After appealing unsuccessfully to the state insurance department for a rate review, Aetna, along with a group of other companies, began sending some 9,000 nonrenewal notices. After renewed talks with state authorities, however, it suspended the action in exchange for an expedited review of its request for a hardship exemption from the rollback.

And the fight rages on other fronts. Under the law, insurers had until May 1 to file schedules of reduced rates, which were to become effective July 1. But by mid-May, half of the 223 companies doing business in Pennsylvania had not filed. The state has filed suit against seven insurers, charging them with conspiring to defeat the law.

Insurers are also suing. Some two dozen, including several units of Chevy Chase-based Geico Corp., have gone to court, charging that the new law will unconstitutionally compel them to lose money. One, Harleysville Mutual Insurance Co., had won a stay of the law, which the state was appealing.

The legal arguments are similar in both Pennsylvania and Massachusetts. The companies contend that the state laws, would compel them to operate at a loss, which would amount to an unconstitutional taking of their property without due process. Under a truce negotiated last week in Pennsylvania, the state has agreed to review hardship petitions from Geico and others, but officials have indicated that they believe many companies are exaggerating their financial peril.

So far, Pennsylvania does not require a company to leave entirely if it drops auto coverage, but Massachusetts and New Jersey do, and both are being challenged.

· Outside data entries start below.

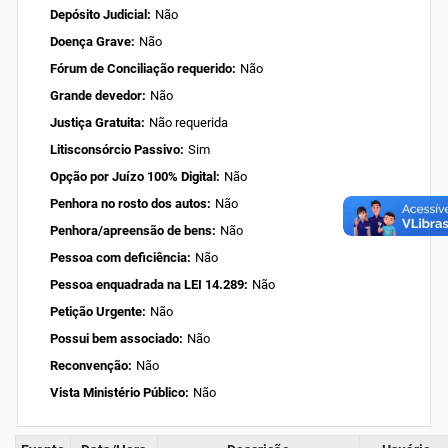
Depósito Judicial:
Não
Doença Grave:
Não
Fórum de Conciliação requerido:
Não
Grande devedor:
Não
Justiça Gratuita:
Não requerida
Litisconsórcio Passivo:
Sim
Opção por Juízo 100% Digital:
Não
Penhora no rosto dos autos:
Não
Penhora/apreensão de bens:
Não
Pessoa com deficiência:
Não
Pessoa enquadrada na LEI 14.289:
Não
Petição Urgente:
Não
Possui bem associado:
Não
Reconvenção:
Não
Vista Ministério Público:
Não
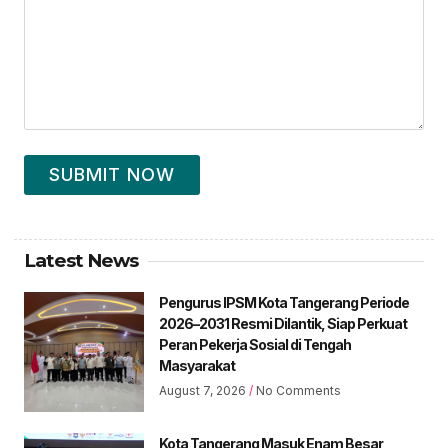
SUBMIT NOW
Latest News
Pengurus IPSM Kota Tangerang Periode
2026–2031 Resmi Dilantik, Siap Perkuat
Peran Pekerja Sosial di Tengah
Masyarakat
August 7, 2026
No Comments
Kota Tangerang Masuk Enam Besar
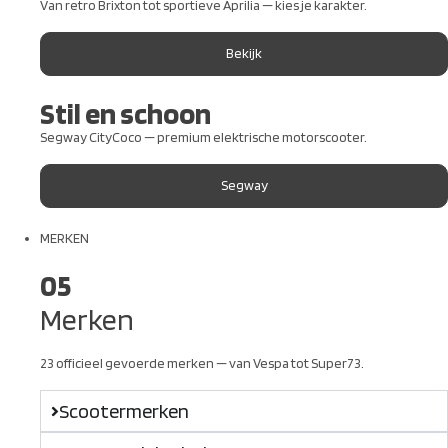
Van retro Brixton tot sportieve Aprilia — kies je karakter.
Bekijk
Stil en schoon
Segway CityCoco — premium elektrische motorscooter.
Segway
MERKEN
05
Merken
23 officieel gevoerde merken — van Vespa tot Super73.
Scootermerken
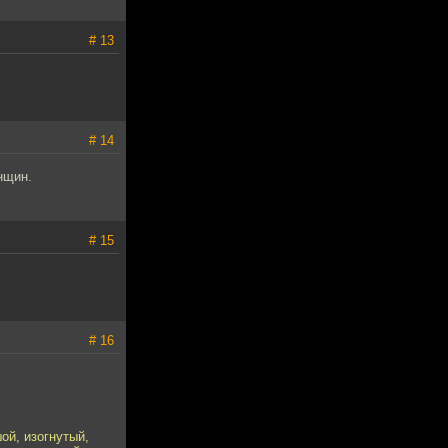
# 13
# 14
нщин.
# 15
# 16
ой, изогнутый,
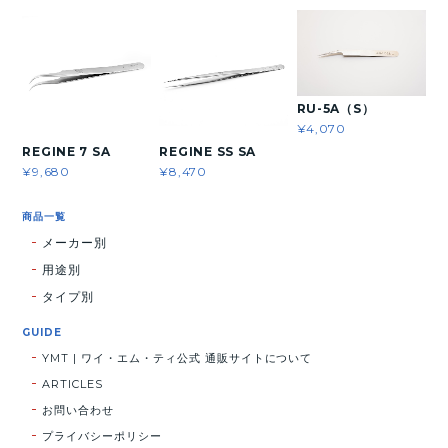
RU-5A（S）
¥4,070
REGINE 7 SA
REGINE SS SA
¥9,680
¥8,470
商品一覧
メーカー別
用途別
タイプ別
GUIDE
YMT | ワイ・エム・ティ公式 通販サイトについて
ARTICLES
お問い合わせ
プライバシーポリシー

In Nevada, a 15 percent rollback enacted last year is tied up in federal court, and, according to Hunter, "there is a bill in virtually every legislature."

The Maryland legislature held hearings last session on auto rates, and Virginia is studying them, but so far neither state nor the District has taken any action.

Cigna Cos. recently abandoned personal auto insurance altogether, and while Aetna, the nation's fifth-largest carrier, insists it is in the market to stay, Hawkins made it clear that it will pull out of any state that gets too tough. "If we operate {in a state where} the environment is hostile and the rules of the game are rigged, we are not going to play the game," Hawkins said.